◆ TO DO: Nothing but the lines from the one holding "- soap bottle [496,257,540,333]" to the final line of the listing below, both included, should be repeated, and each must match exactly. Omit pictures.

◆ RECORDED INFORMATION:

-------

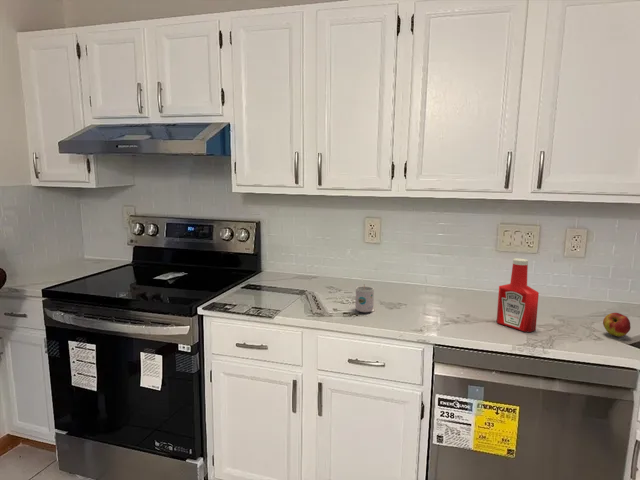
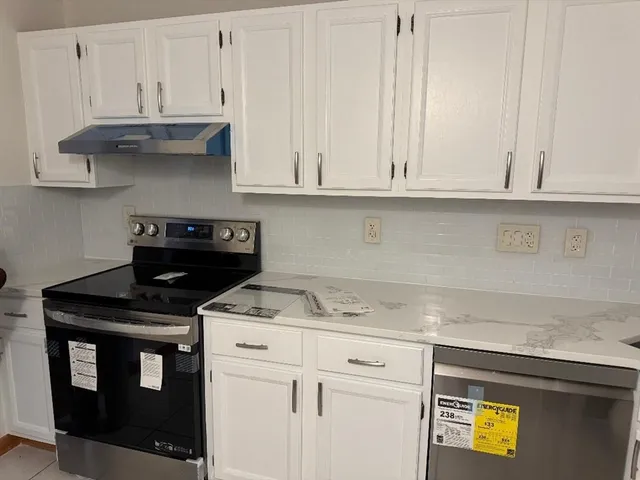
- mug [354,283,375,313]
- soap bottle [496,257,540,333]
- apple [602,312,631,338]
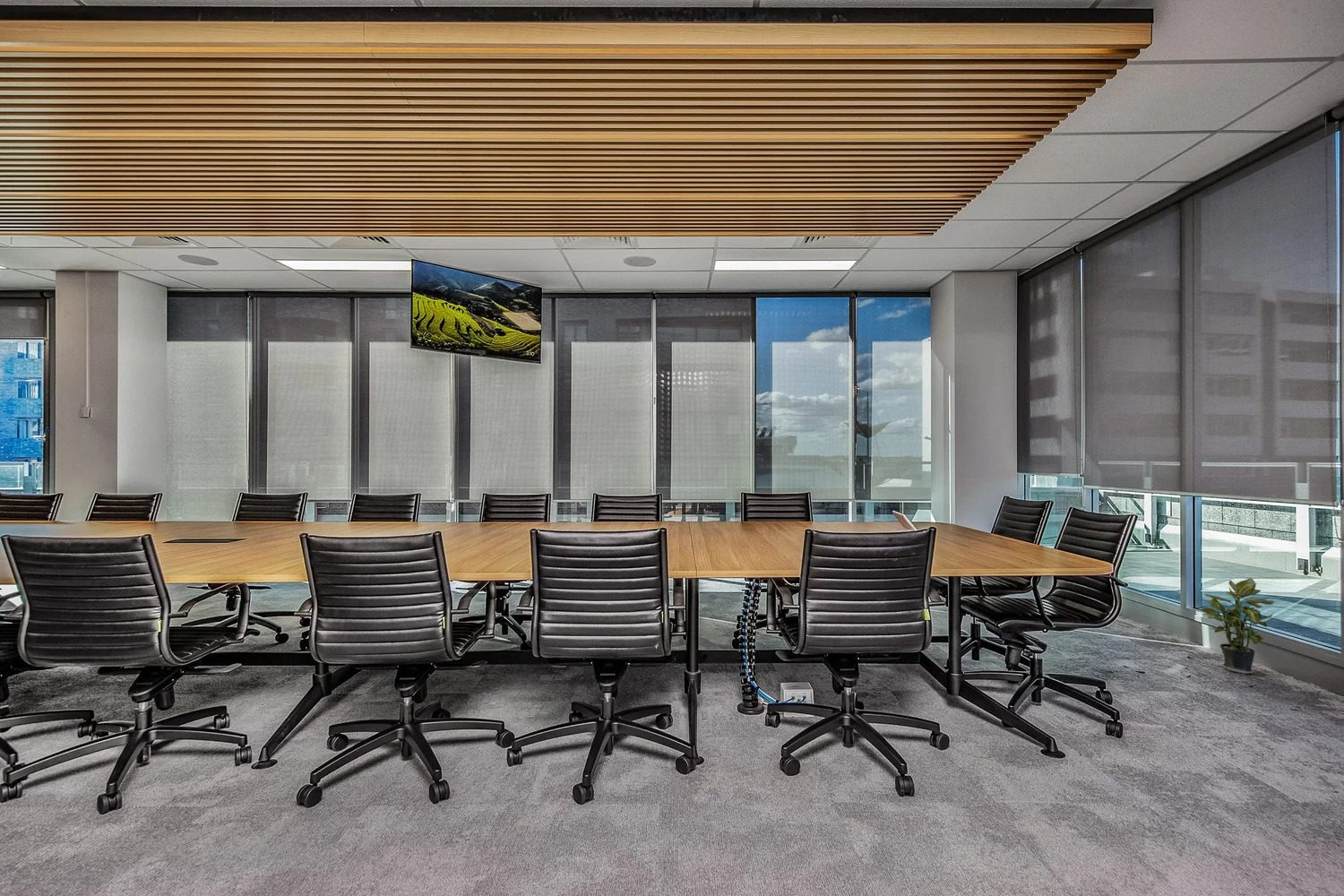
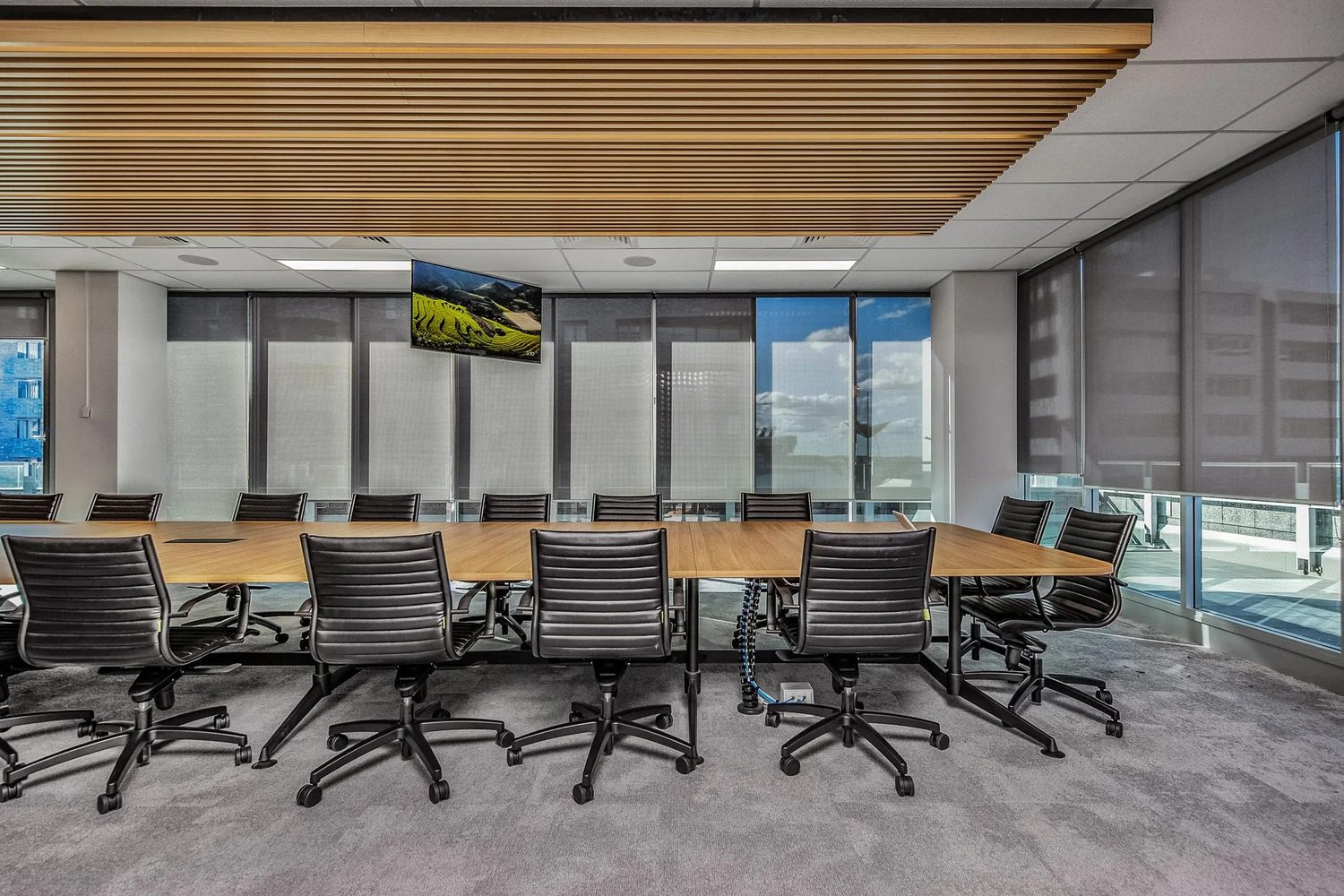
- potted plant [1200,577,1275,675]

-------

◆ TASK ANSWER:
- soap bottle [496,257,540,333]
- apple [602,312,631,338]
- potted plant [1200,577,1275,675]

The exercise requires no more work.